Вспоминаю много случаев, когда мы сидим наверху и слышим по радио, что идет «завал», что там, где должна быть реакция, ничего нет. А мы оба тоже играем в этом спектакле… Владик срывается с места и — «Кошмар! Что такое?..» — бежит по лестнице на сцену, и я бегу за ним, не зная, что он будет делать… Что он делает? Он становится в кулису, ловит взгляд человека, который попал в эту ситуацию, у него, как говорится, «не идет», и начинает ему показывать большим пальцем «Во!» и шепчет: «Идет-идет!.. Хорошо! Во!» И при мне начинает вытаскивать сцену.

На артисте может отразиться болезнь, неудачи сегодняшнего дня, трагическое может случиться, как однажды было у Ольхиной — стала говорить текст из другого спектакля. Представляешь?! Такие ситуации на сцене нередки. И Владик при таком повороте событий всегда брал огонь на себя, как он говорил, «беру на сэбя»… Этот «пан католик» брал «на сэбя». «Пан католик» — прозвище, которое ему дал Борис Лёскин. «Спокойно-спокойно…» — шепчет он и начинает выводить 442корабль из опасной зоны, никогда не сбегая от катастрофы, потому что театральная сцена — это его стихия…

Последнее наше свидание было в больнице, уже после операции. Тяжелое зрелище, но тогда еще обнадеживающее.

— Это на улице Маяковского?

— Да, в больнице на Маяковского. Мы пришли к нему вместе с Наташей (Теняковой. — А. Т.) и Владик был плох, но лучше, чем мы ожидали, потому что разное рассказывали.

— Это когда было?

— Недели через две после операции. Еще была надежда возвращения. Еще не вставал, но рука шевелилась и была очень крепкая. У него вообще была сильная рука, и в этой ситуации тоже. Левая… Мы пожали друг другу руки. И он сказал: «Да». Много раз повторял. Соответственно говорить пришлось нам. Что-то рассказывать, что-то спрашивать. И на всё — помнит ли он? знает ли он? — на всё в ответ «Да». Смотрел очень осмысленно, улыбался сколько мог, но… в глазах были слезы… может быть, от болезни…

— Он явно узнал, кто пришел?

— Мне так казалось. У меня и сейчас сжимается горло… Как ужасно, что мы смертны. Все гибнет. И потрясающий артистизм, и потрясающее жизнелюбие, физическая красота и юных лет, и старости. Красота Стржельчика просвечивала сквозь любые гримы, как он ни «уродовал» себя.

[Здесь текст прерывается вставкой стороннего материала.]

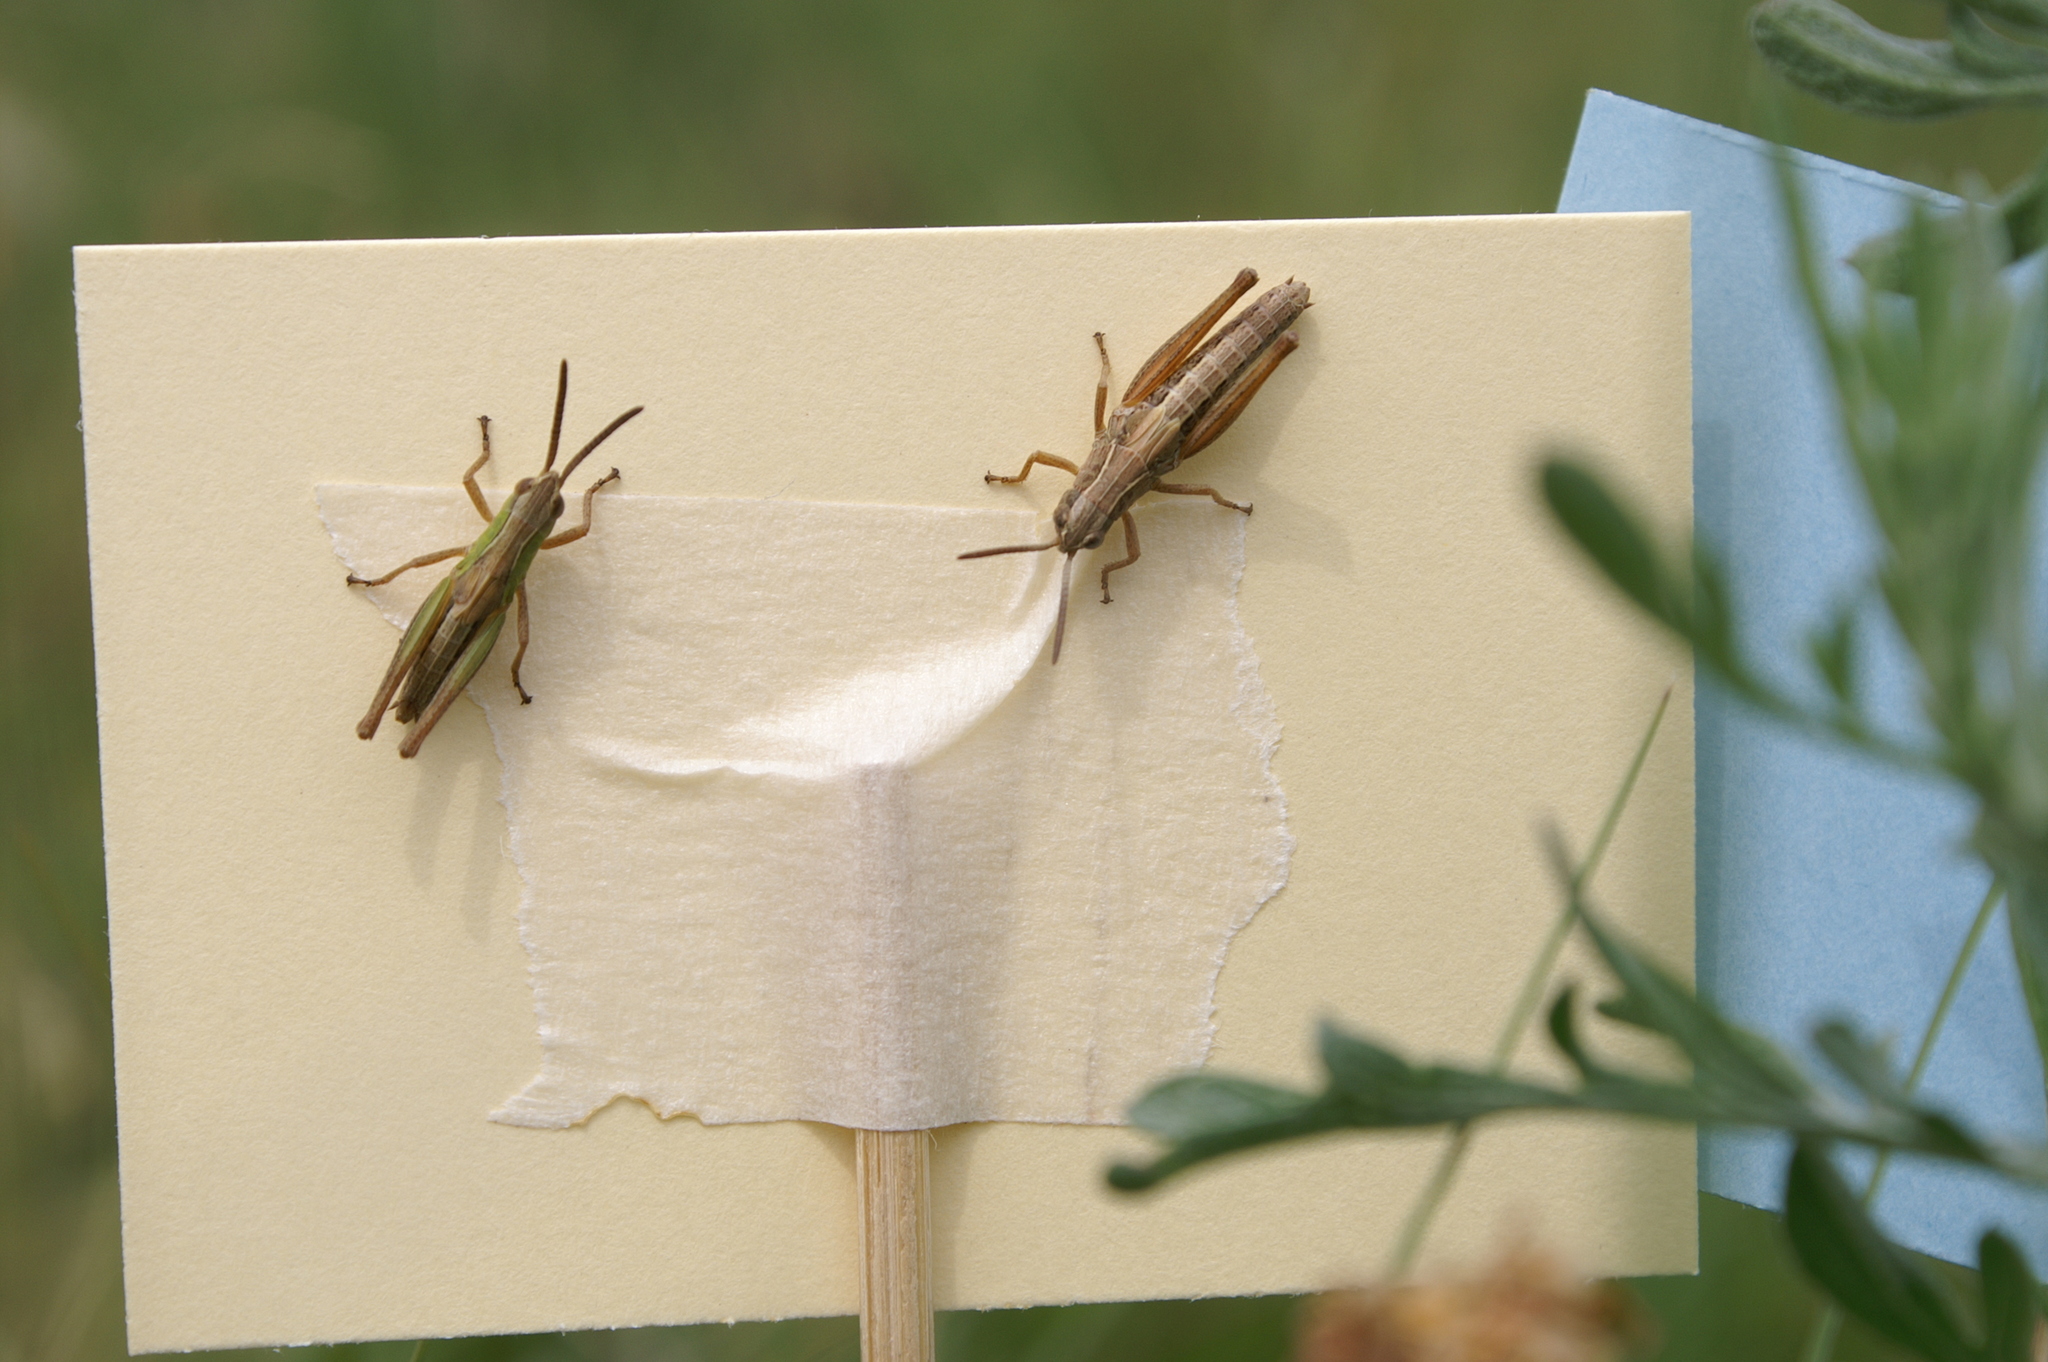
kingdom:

Он очень любил грим перевоплощающий и всегда хорошо им пользовался в «уродливых» ролях. Но красота просвечивала все равно. В этом и была прелесть — в этой двойственности. И все это обречено на умирание?!

Последнее, что запомнилось, это на все сказанное — «да». Таким он и был. На жизнь говорил: «Да». И не было у него жизни, кроме театра.